傷の男と長髪の男が怪訝な表情でこちらを見つめる。
「どういうことだ?」長髪の男が訊いてきた。
「もしも犯人が逃走せずに、いまもこの島にいる可能性は?」
「それはないだろ。ヒナコへの復讐を終えたあとで、このまま島にとどまりつづけるのはリスクが高すぎる。ぼくたちに見つかれば、お終いだ」
「仮になんらかの理由でこの島に残っていたとしたら?」
傷の男が不気味な笑い声をあげる。「そのときはあの日の夜のように、返り討ちにしてぶっ殺してやればいい」
「だめよ!」金髪の女の悲痛な叫び声が聞こえた。
画面が動きだし、おびえた表情の金髪の女を映し出す。すると暗澹とした口調でしゃべりはじめた。
「わたしたちはもう二度と、人を殺さないって約束したじゃないのよ。あの日の誓いを忘れたの?」
急にみんなが黙り込んだ。
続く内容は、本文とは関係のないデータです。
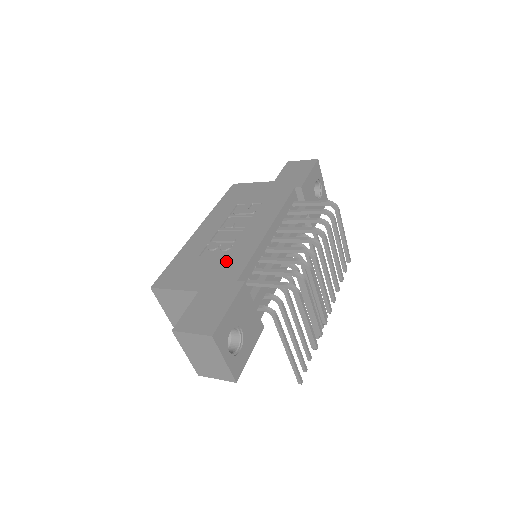
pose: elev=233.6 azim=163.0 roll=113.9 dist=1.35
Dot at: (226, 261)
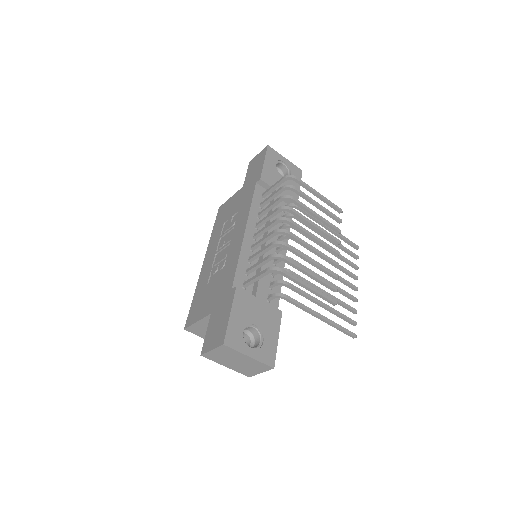
Dot at: (223, 277)
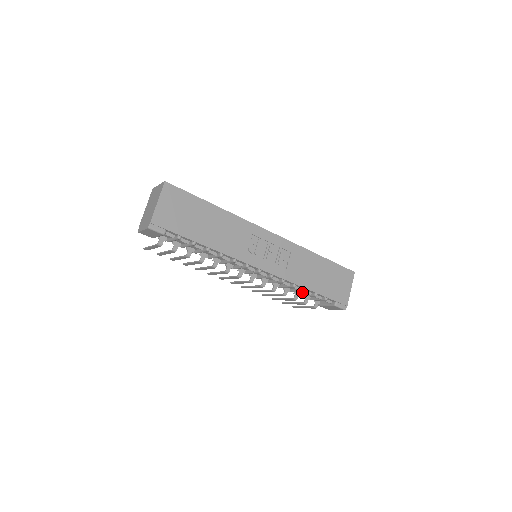
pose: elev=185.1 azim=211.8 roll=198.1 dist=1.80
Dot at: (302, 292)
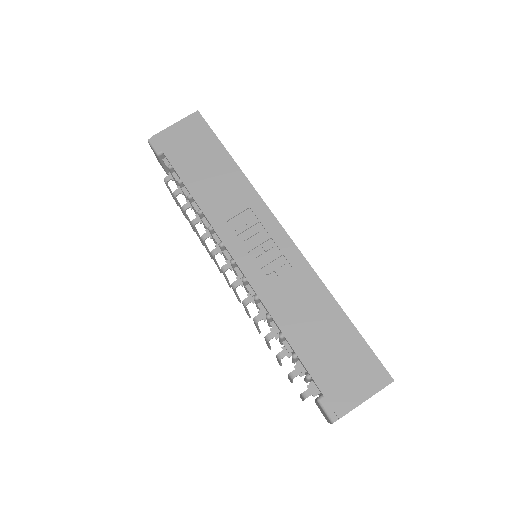
Dot at: (292, 352)
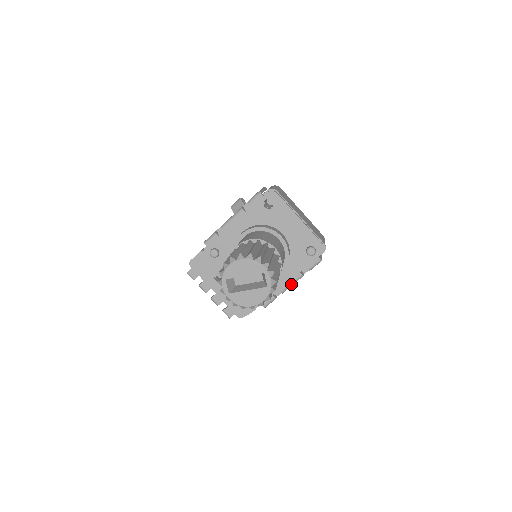
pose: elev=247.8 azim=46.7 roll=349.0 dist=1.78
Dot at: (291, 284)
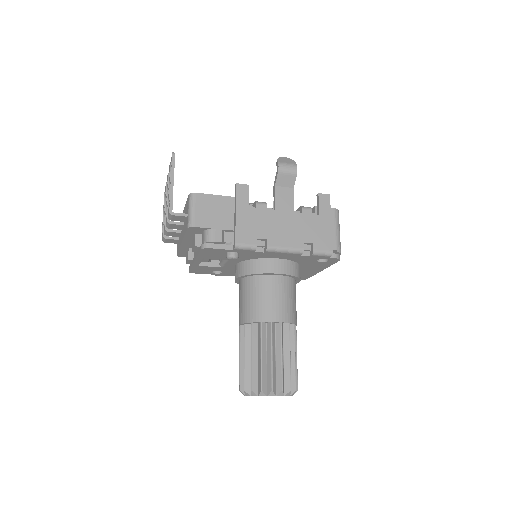
Dot at: occluded
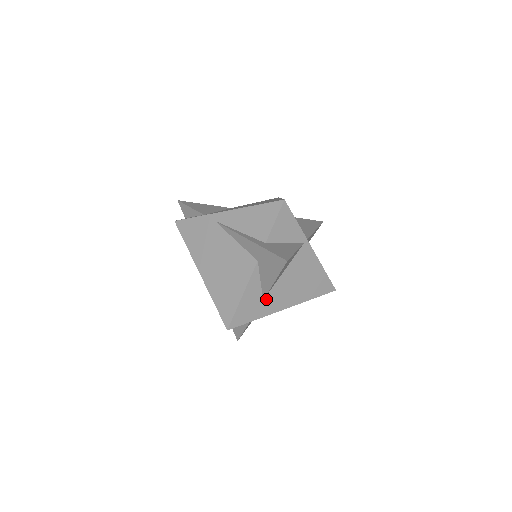
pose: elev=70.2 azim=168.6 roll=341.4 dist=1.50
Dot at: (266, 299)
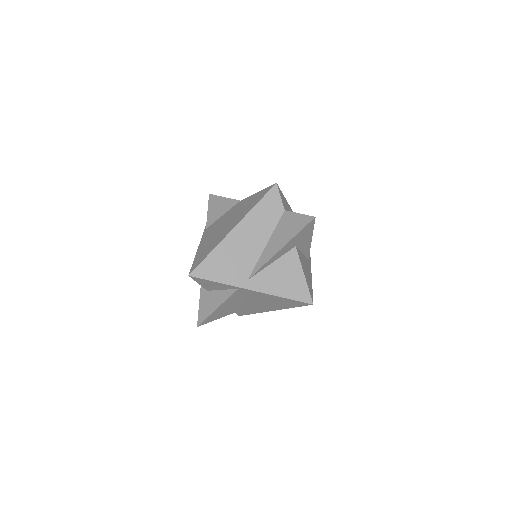
Dot at: (248, 307)
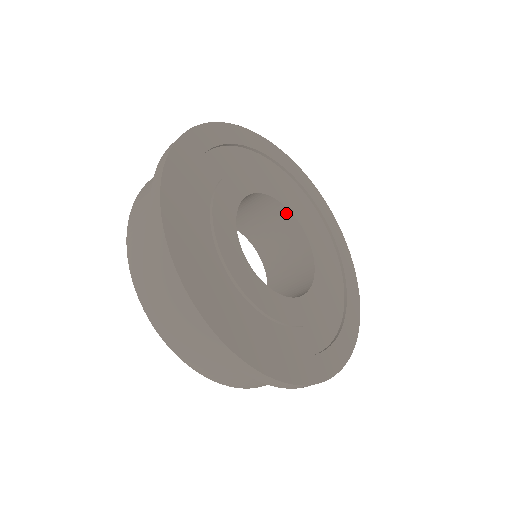
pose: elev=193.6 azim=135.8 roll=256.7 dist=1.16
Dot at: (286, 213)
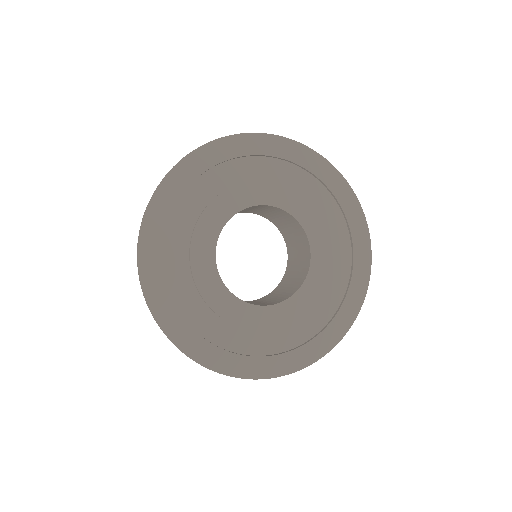
Dot at: (300, 227)
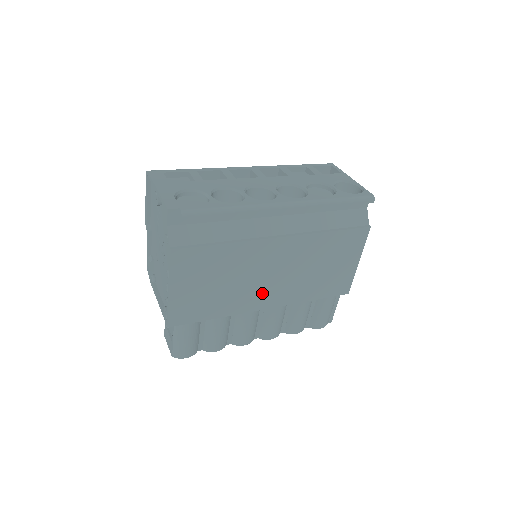
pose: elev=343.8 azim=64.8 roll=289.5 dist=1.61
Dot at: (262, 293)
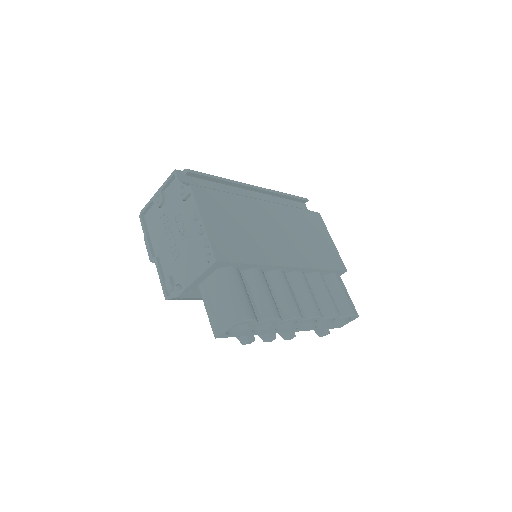
Dot at: (279, 248)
不気味な静けさが訪れると、足音が近づいてくる音が聞こえてきた。画面は音のする方向へと向けられる。すると痩身の男がこちらに向かって歩いてくる姿が映り込んだ。
「アキラ君の様子どうだった?」
そう言って金髪の女の背中が画面に映り込んだ。
「だめです」痩身の男は首を横に振る。「お母さんが死んだことで部屋の中でふさぎ込んでいるらしく、返事もしてくれません。落ち着くまでそっとしてあげたほうがいいでしょう」
「……そう」金髪の女は落胆した様子だ。「ごめんね、手間かけさせて」
「いいんですよ、このくらい。それよりも固定電話を直せるかもしれない。なのでちょっと工具を探してきます」
「直せるの?」
「直せるかどうかわかりせんけど、一応ためしてみます。だけどあんまり期待はしなでくださいね」
「うん、わかった。がんばってね」
金髪の女に見送られるようにして痩身の男が画面から姿を消すと、長髪の男の声が聞こえてきた。
「よしみんな、あとは彼に期待してぼくたちはもう休もう」
みなが散らばる足音が聞こえてくると、画面は傷の男と長髪の男に向けられた。ふたりはソファーから立ちあがっているところだ。
「ふたりとも待ってくれ」髭の男が引き止める。「まだ話しておきたいことがある。もしもおれたちのなかに犯人がいるとしたら?」
「ふざけたこと言ってるんじゃねえぞ」傷の男が怒りの形相でこちらを指差した。「あと不愉快だから、これ以上の撮影はやめろ」
傷の男がにらみつけるなか、動画はそこで終了した。